Despite agreeing to change its 2018 recommendations on "living will," a five-judge constitution bench led by Justice K M Joseph stated that it is up to the legislature to enact laws for terminally ill individuals who choose to cease receiving treatment.
He said if a person signs an advance directive before being affected with the disease, there may be chances that there are huge advancements in the field of medical sciences sometimes later and the disease becomes curable.
During the hearing, Justice Anirudhha Bose said, "If you follow the life of Stephen Hawking. At a very early age, there was a prediction." Hawking, who died on March 14, 2018, was also a patient with amyotrophic lateral sclerosis and his long survival after diagnosis has been a source of speculation.
Senior advocate Arvind Datar, appearing for one of the intervenors, said he knows a case wherein the person recovered after 21 years.
"Like Michael Schumacher, he is still in a coma, we don't know what will happen if some stem cell research will revive him. He is still alive," he said.
Justice Hrishikesh Roy, who was also a part of the bench comprising Justices Ajay Rastogi and Justice C T Ravikumar, said, "What is a critical illness for an ordinary person of normal wealth, is not critical for Michael Schumacher." The hearing will continue on Wednesday.

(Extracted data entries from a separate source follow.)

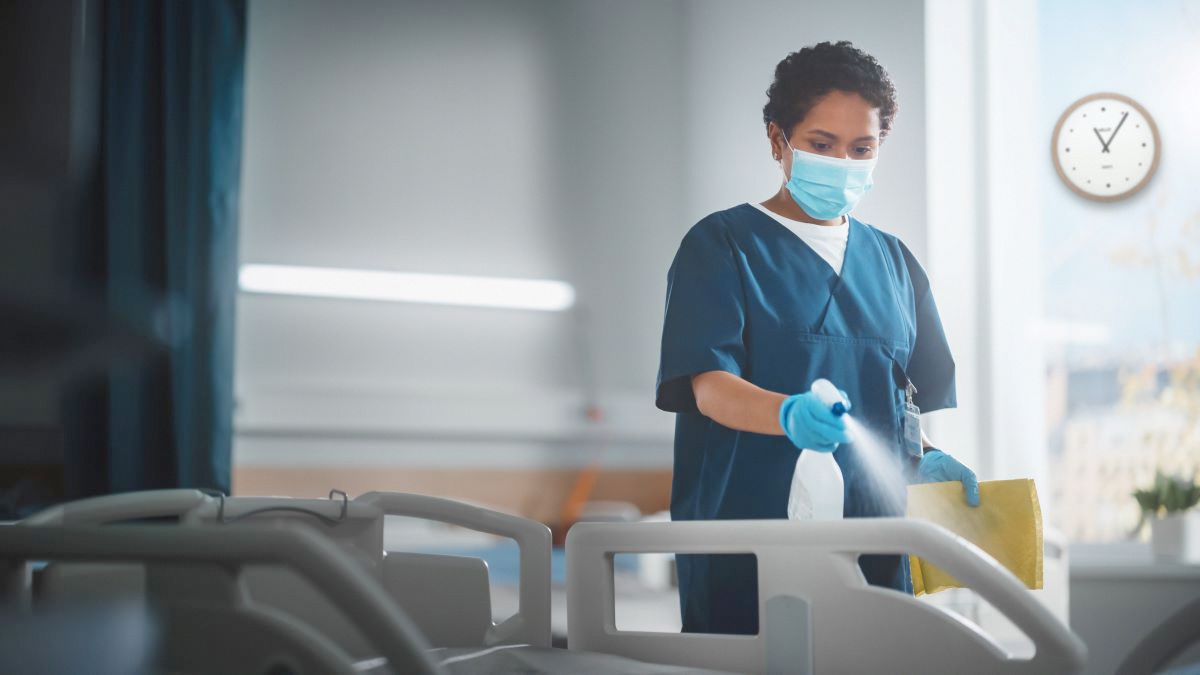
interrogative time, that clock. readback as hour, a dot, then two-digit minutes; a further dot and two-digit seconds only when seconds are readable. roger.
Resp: 11.06
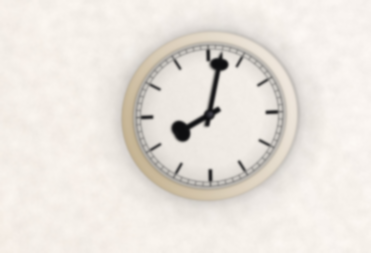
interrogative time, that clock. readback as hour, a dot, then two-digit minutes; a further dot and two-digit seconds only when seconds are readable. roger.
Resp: 8.02
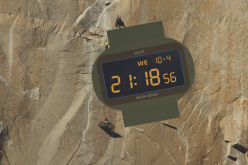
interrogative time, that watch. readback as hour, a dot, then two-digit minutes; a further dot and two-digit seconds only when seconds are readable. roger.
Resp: 21.18.56
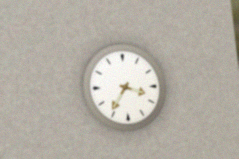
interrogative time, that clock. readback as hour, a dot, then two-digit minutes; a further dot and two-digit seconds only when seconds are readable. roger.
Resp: 3.36
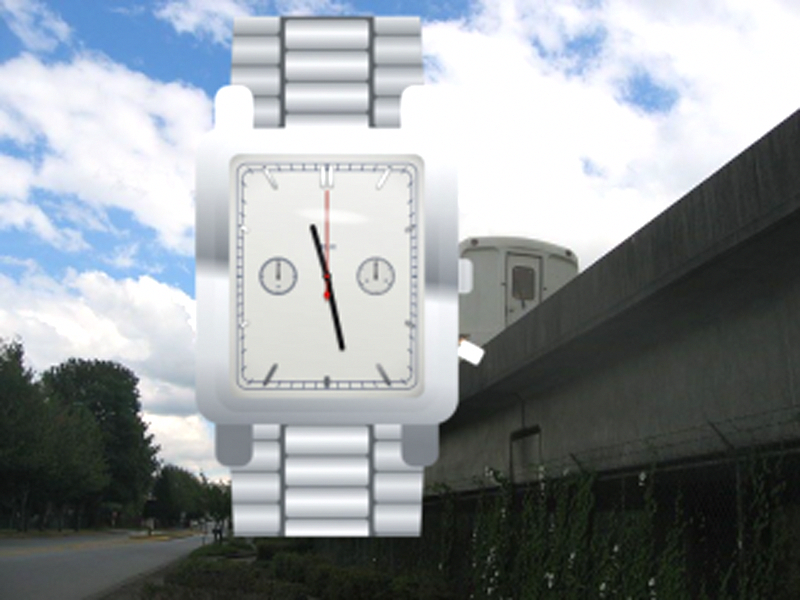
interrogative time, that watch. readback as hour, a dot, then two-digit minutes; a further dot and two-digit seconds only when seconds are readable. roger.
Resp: 11.28
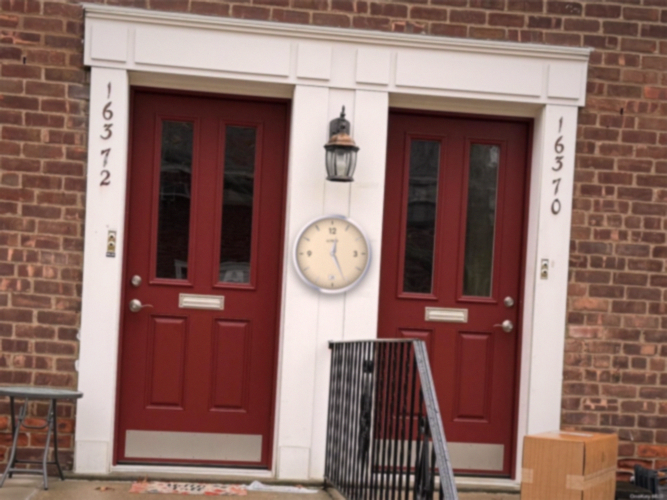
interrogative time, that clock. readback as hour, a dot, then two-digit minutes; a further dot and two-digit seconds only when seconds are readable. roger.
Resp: 12.26
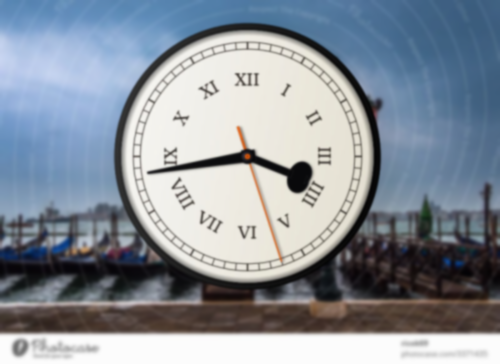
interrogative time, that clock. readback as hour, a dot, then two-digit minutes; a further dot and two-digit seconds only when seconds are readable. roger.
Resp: 3.43.27
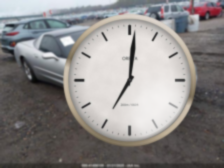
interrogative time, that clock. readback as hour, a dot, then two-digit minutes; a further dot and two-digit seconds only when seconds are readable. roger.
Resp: 7.01
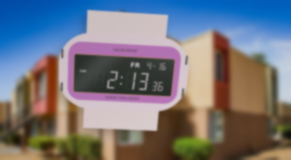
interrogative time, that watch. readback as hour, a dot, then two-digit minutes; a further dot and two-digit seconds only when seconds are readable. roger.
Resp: 2.13
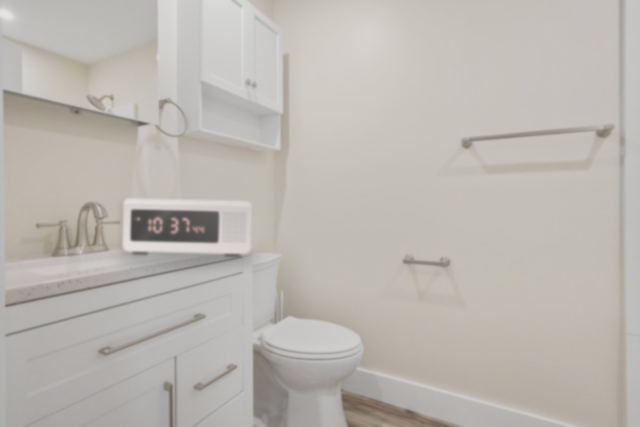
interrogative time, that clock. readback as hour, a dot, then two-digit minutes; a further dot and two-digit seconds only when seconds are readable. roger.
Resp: 10.37
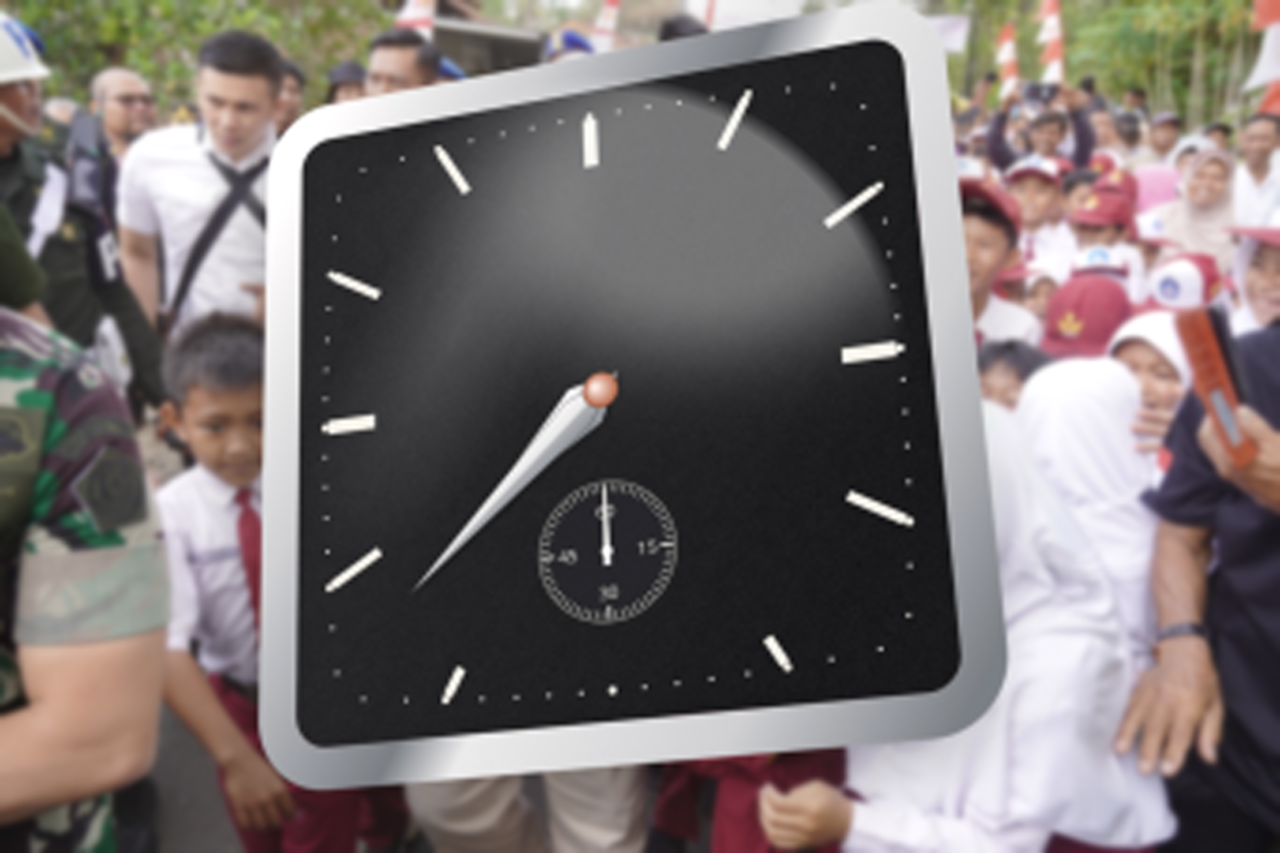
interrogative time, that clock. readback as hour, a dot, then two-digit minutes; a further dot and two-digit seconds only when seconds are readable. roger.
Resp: 7.38
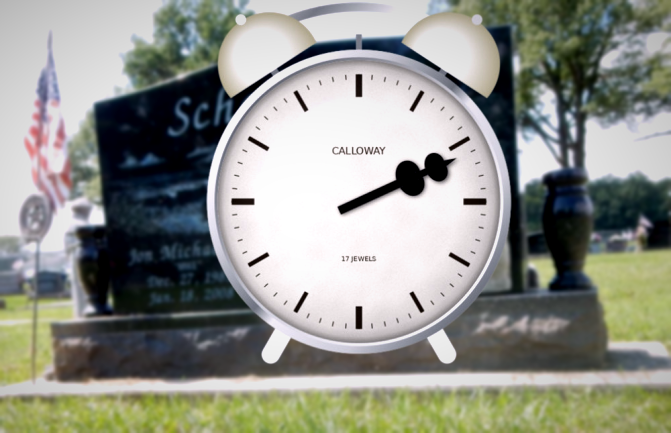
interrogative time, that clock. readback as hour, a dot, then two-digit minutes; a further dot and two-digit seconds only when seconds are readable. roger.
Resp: 2.11
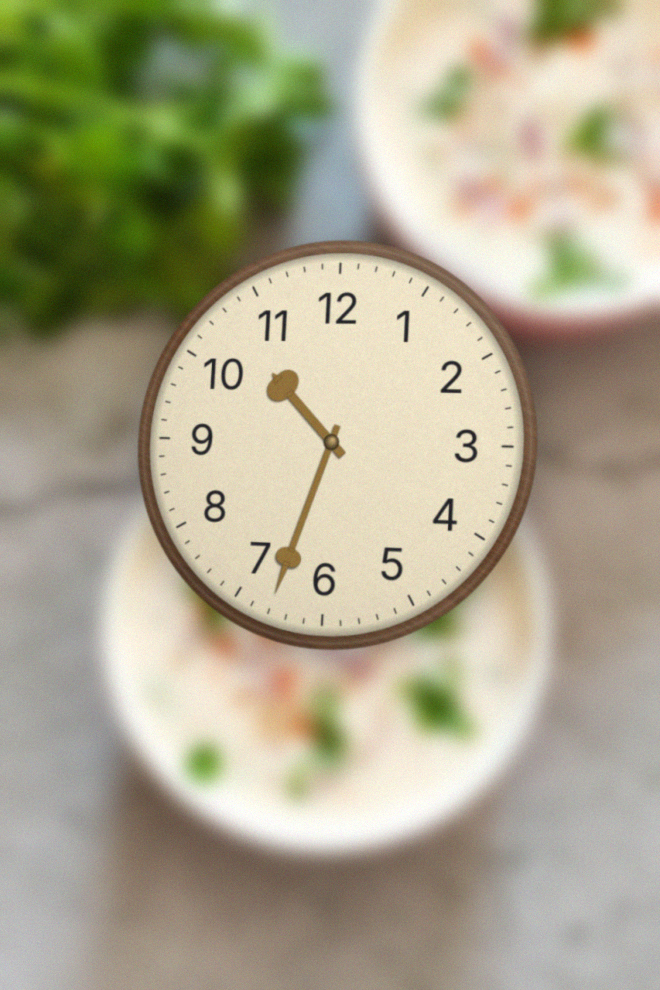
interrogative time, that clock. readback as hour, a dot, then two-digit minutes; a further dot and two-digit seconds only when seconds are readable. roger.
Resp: 10.33
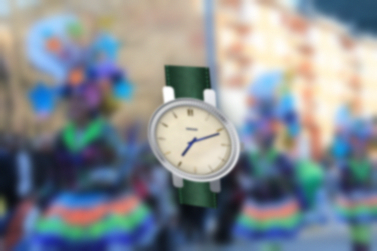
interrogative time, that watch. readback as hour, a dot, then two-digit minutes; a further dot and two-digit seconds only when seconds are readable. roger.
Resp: 7.11
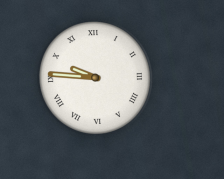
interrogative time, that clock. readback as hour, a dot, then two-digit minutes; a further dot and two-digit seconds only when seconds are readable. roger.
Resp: 9.46
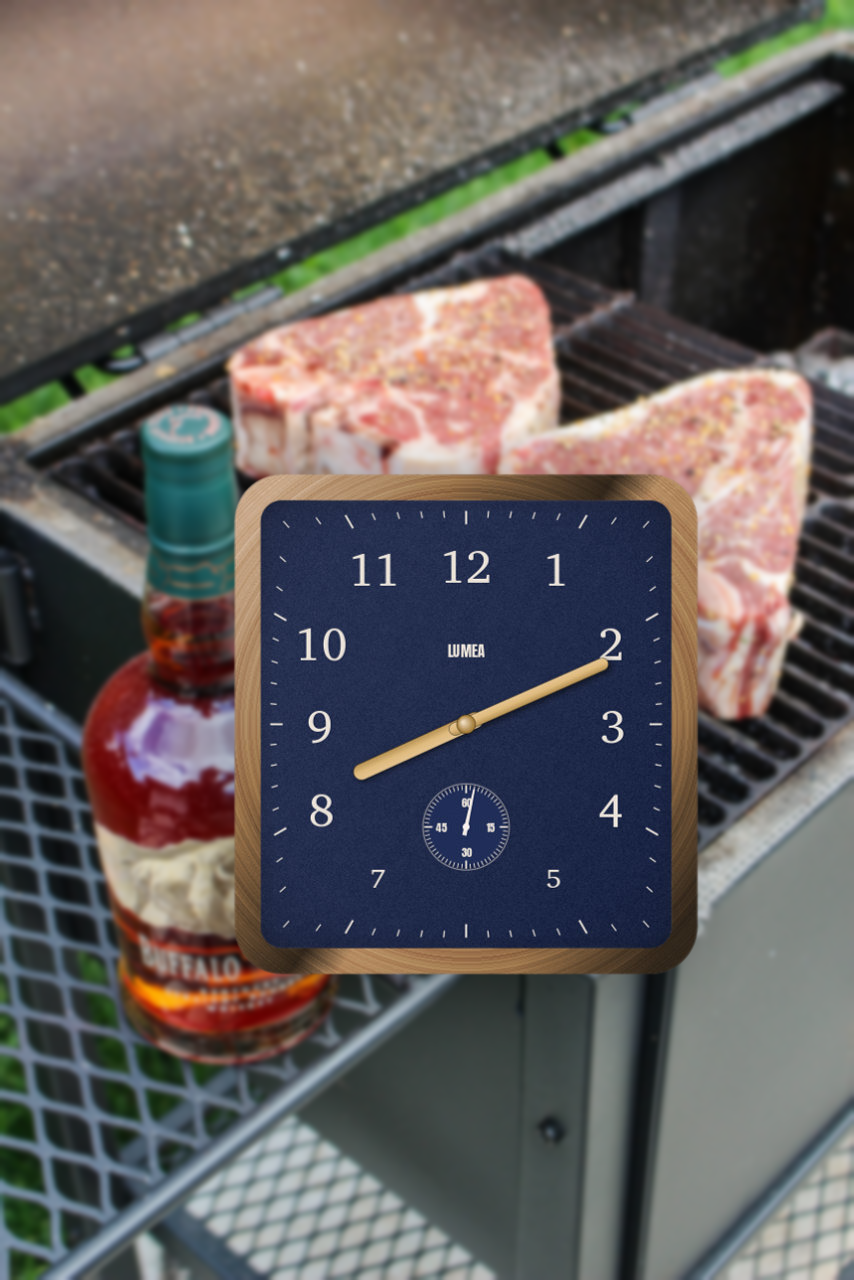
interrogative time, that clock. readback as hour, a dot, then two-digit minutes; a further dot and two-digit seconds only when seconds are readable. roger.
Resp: 8.11.02
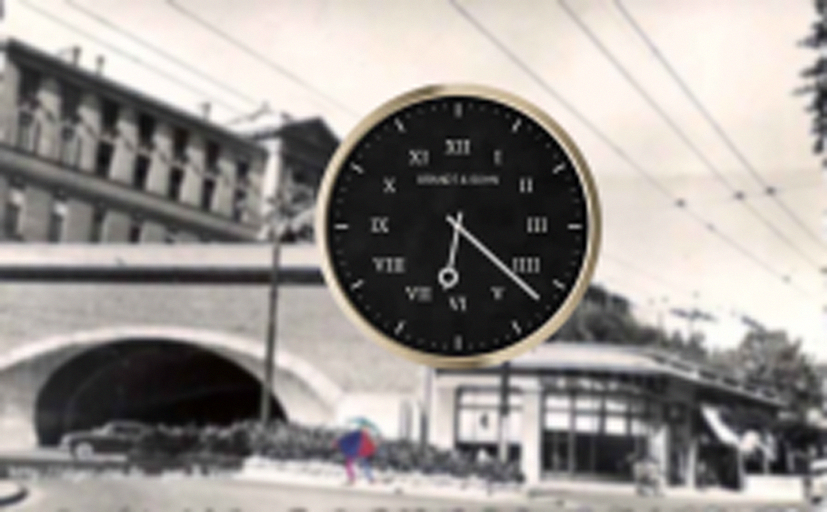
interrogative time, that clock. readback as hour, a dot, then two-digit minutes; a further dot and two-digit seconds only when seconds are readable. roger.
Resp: 6.22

The top court had in its March 9, 2018 judgment recognised that a terminally ill patient or a person in a persistent vegetative state may execute an advance medical directive or a "living will" to refuse medical treatment, holding the right to live with dignity also included "smoothening" the process of dying.
It had observed that the failure to legally recognise advance medical directives might amount to "non-facilitation" of the right to smoothen the dying process and that dignity in that process was also part of the right to life under Article 21 of the Constitution.
The top court had laid down principles related to the procedure for execution of advance directives and spelt out guidelines and safeguards to give effect to passive euthanasia in both circumstances where there are advance directives and where there are none.
"The directive and guidelines shall remain in force till Parliament brings a legislation in the field," it had said.
The verdict had come on a PIL filed by NGO Common Cause seeking recognition of the "living will" made by terminally ill patients for passive euthanasia.